L’opera del buon amministratore e dell’avveduto speculatore sono le une alle altre complementari, ché l’una pone i limiti ed i vincoli, l’altra intende all’utilizzazione migliore e quindi al reddito massimo entro quei limiti e quei vincoli.
Tutt’altro è il tipo dello speculatore nella città brutta.
Qui si specula non per antivedere, ma per deformare il futuro nell’interesse di talun possessore di aree desideroso di utilizzarle intensivamente e presto. Si specula sull’intrigo e sul lucro; si crea il fatto compiuto delle costruzioni disordinate su vie non ancora esistenti od a mala pena tracciate in un piano regolatore invecchiato, non più rispondente alle esigenze della città progressiva.
Le case vengono su senza fognatura, senz’acqua e senza illuminazione. Quando sono popolate di nuovi venuti, attratti dal basso prezzo di acquisto o dai fitti modesti, e le promesse degli impresari non si avverano subito, gli abitanti inviano deputazioni al sindaco ed all’assessore competente, invocando strade salde e provvidenze igieniche. I giornali pubblicano lettere di chi si querela di essere abbandonato in mezzo alla campagna.
L’amministratore pubblico è costretto a compiere l’opera sua là dove un razionale piano regolatore non lo consentirebbe, o lo consentirebbe soltanto, con minor dispendio, in prosieguo di tempo. Frattanto, la lottizzazione di talune aree adatte alla pronta fabbricazione avanza nelle zone intermedie fra i borghi improvvisati nella campagna e la cerchia antica cittadina.

★ ★ ★ ★ ★ ★ ★

▶ _CONSEGNA_
Indica se ciascuna affermazione concorda con il brano sulla speculazione edilizia, rispondendo sì o no e citando alla lettera le parole decisive: 1. Nella città brutta le case sorgono senza fognatura. 2. I nuovi abitanti mandano deputazioni al prefetto. 3. L'opera del buon amministratore e quella dell'avveduto speculatore sono presentate come opposte.

▶ _SEZIONE DATI_
★ ★ ★ ★ ★ ★ ★

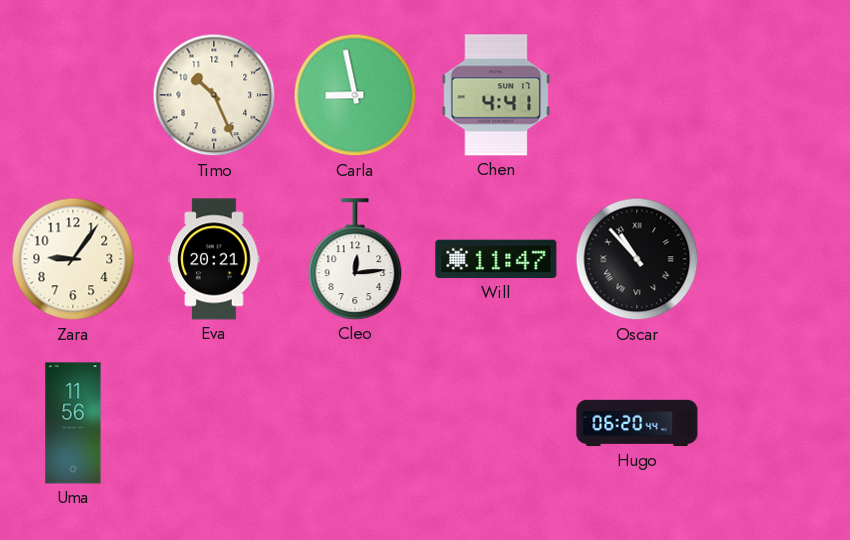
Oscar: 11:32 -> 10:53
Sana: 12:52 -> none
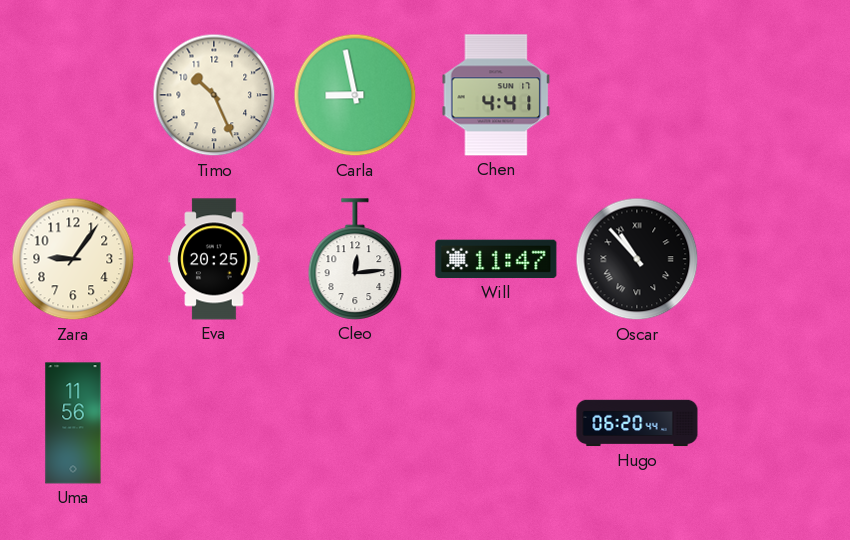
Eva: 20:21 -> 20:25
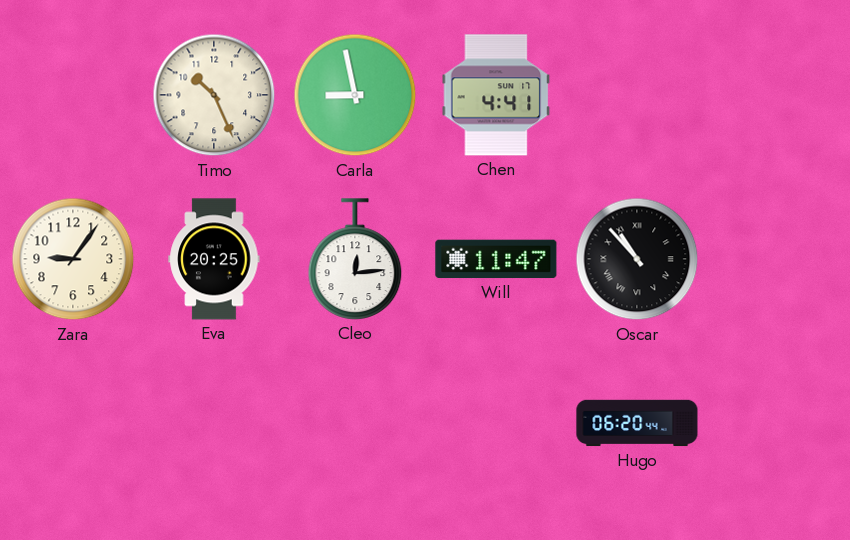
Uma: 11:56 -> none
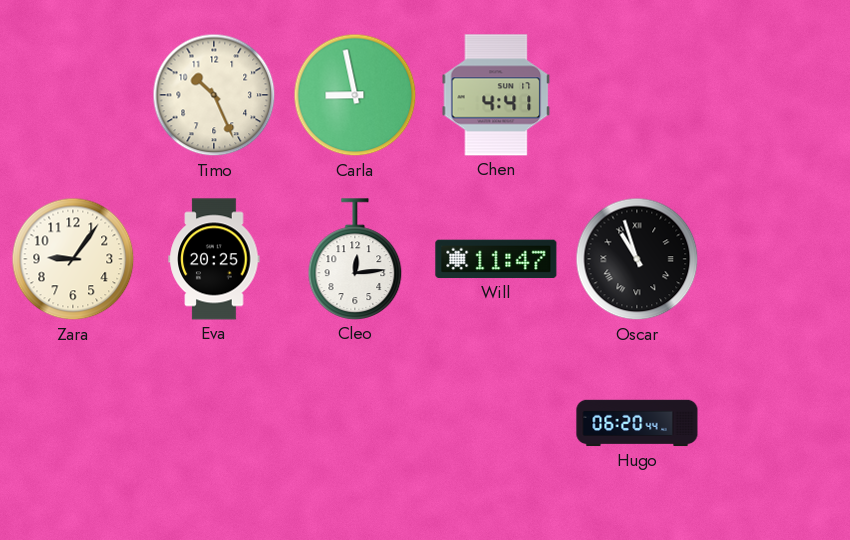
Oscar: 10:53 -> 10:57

★ ★ ★ ★ ★ ★ ★

▶ _RISPOSTA_
1. Sì: "Le case vengono su senza fognatura, senz’acqua e senza illuminazione."
2. No: "gli abitanti inviano deputazioni al sindaco ed all’assessore competente"
3. No: "sono le une alle altre complementari"